I'm not 100% sure on this, as I only have a handful of years of carpentry/building/construction experience...
Any which way, keep up the great work and please keep the updates and pics coming.  :Good Job:

----------

_distaff_ (03-28-2017),_rock_ (03-28-2017),_Thom Noble_ (03-28-2017),_zina10_ (03-28-2017)

----------


## Thom Noble

> I love this project!!!  
> I'm not 100% sure you want to level the floor though. From the little bit I see, that doesn't appear to be an old house, so it doesn't seem that the inch-and-a-half difference is due to settling, that would take many years. The pitch in the floor was designed intentionally for drainage and other purposes.
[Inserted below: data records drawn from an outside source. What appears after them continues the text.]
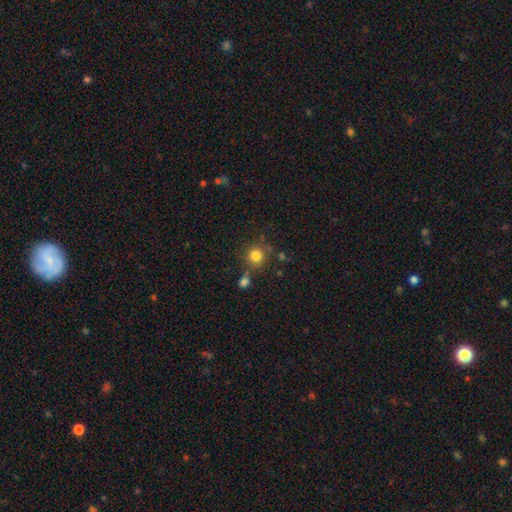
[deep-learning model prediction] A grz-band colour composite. It shows a smooth galaxy with no disk features (81%) that is round (90%). Merging: none (71%).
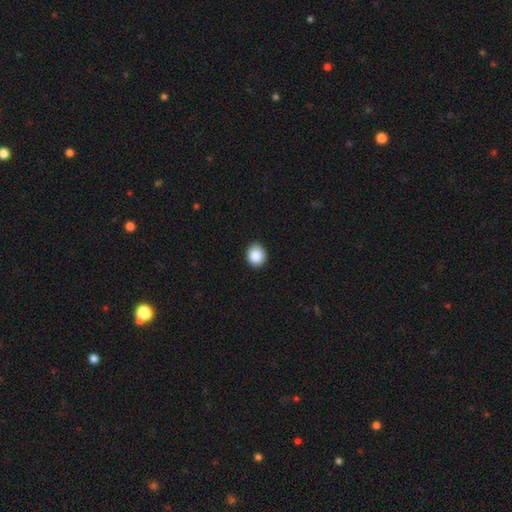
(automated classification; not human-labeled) smooth_or_featured: smooth (p=0.87) [alt: star or artifact p=0.09]
how_rounded: round (p=0.76) [alt: in between p=0.23]
merging: none (p=0.86) [alt: minor disturbance p=0.11]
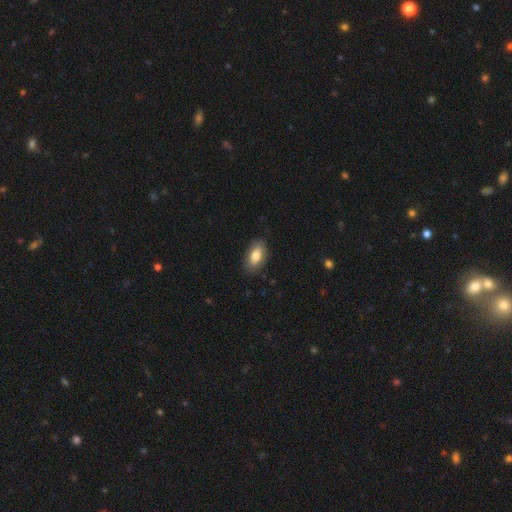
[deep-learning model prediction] The model was most divided on "smooth or featured": smooth: 79%, featured or disk: 14%, star or artifact: 7%. More confident: how rounded — in between (91%); merging — none (85%).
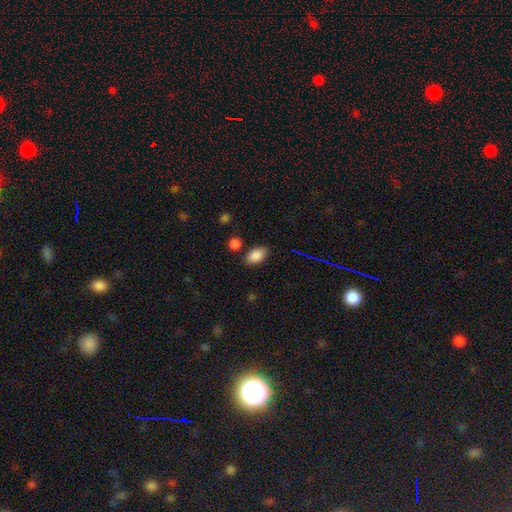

You may be better off putting some shims under the sides of some of your enclosures/stands if really needed. But I'm guessing an inch-and-a-half is over at least 8-10 feet, which probably won't effect a whole lot. 
> I'm not 100% sure on this, as I only have a handful of years of carpentry/building/construction experience...
> Any which way, keep up the great work and please keep the updates and pics coming.


Thank you! The house is new, well we bought it new three years ago. I'll have to put rack out there and play around.  


Sent from my iPhone using Tapatalk

----------


## Craiga 01453

> Thank you! The house is new, well we bought it new three years ago. I'll have to put rack out there and play around.  
> 
> 
> Sent from my iPhone using Tapatalk



Again, I'm only sharing my limited knowledge and experience, but I do believe you can find a better alternative the leveling the floor. The project really looks great so far.  My girlfriend and I are getting ready to embark on a whole house renovation (our house was built in 1891) which will be including a dedicated reptile room. Right now they are all in my spare bedroom kinda where they fit. Can't wait to have an actual reptile room though!!  We are converting our two-family home into a single family, so we have plenty of room now! I can't wait!!

----------


## Thom Noble

> Again, I'm only sharing my limited knowledge and experience, but I do believe you can find a better alternative the leveling the floor. The project really looks great so far.  My girlfriend and I are getting ready to embark on a whole house renovation (our house was built in 1891) which will be including a dedicated reptile room. Right now they are all in my spare bedroom kinda where they fit. Can't wait to have an actual reptile room though!!  We are converting our two-family home into a single family, so we have plenty of room now! I can't wait!!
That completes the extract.